## [Given information]
━━━
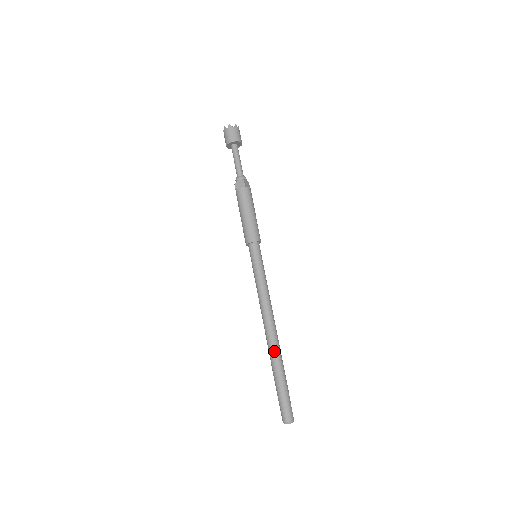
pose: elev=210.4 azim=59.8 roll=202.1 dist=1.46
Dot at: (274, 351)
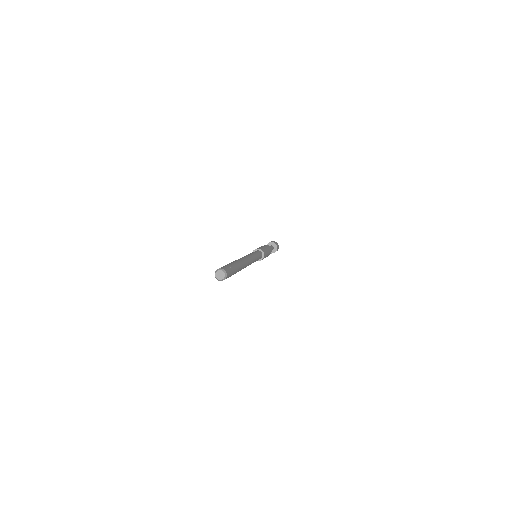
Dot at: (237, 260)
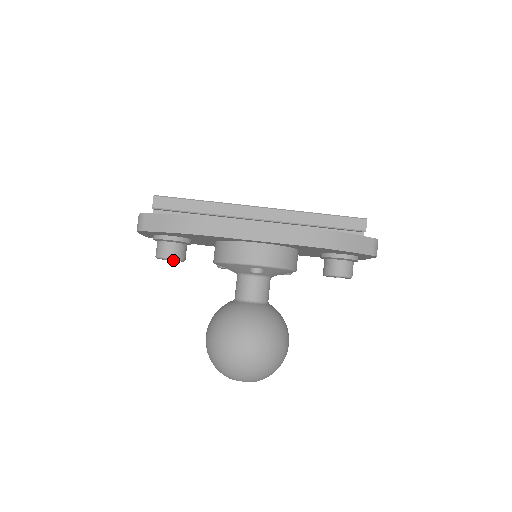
━━━
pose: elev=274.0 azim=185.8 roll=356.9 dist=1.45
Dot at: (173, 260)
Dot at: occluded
━━━
Retype the lines of the listing above, starting with the line that contains "pose: elev=274.0 azim=185.8" and going on through the line that contains "Dot at: occluded", both included, with every character unchanged.

## [Answer for this exercise]
pose: elev=274.0 azim=185.8 roll=356.9 dist=1.45
Dot at: (173, 260)
Dot at: occluded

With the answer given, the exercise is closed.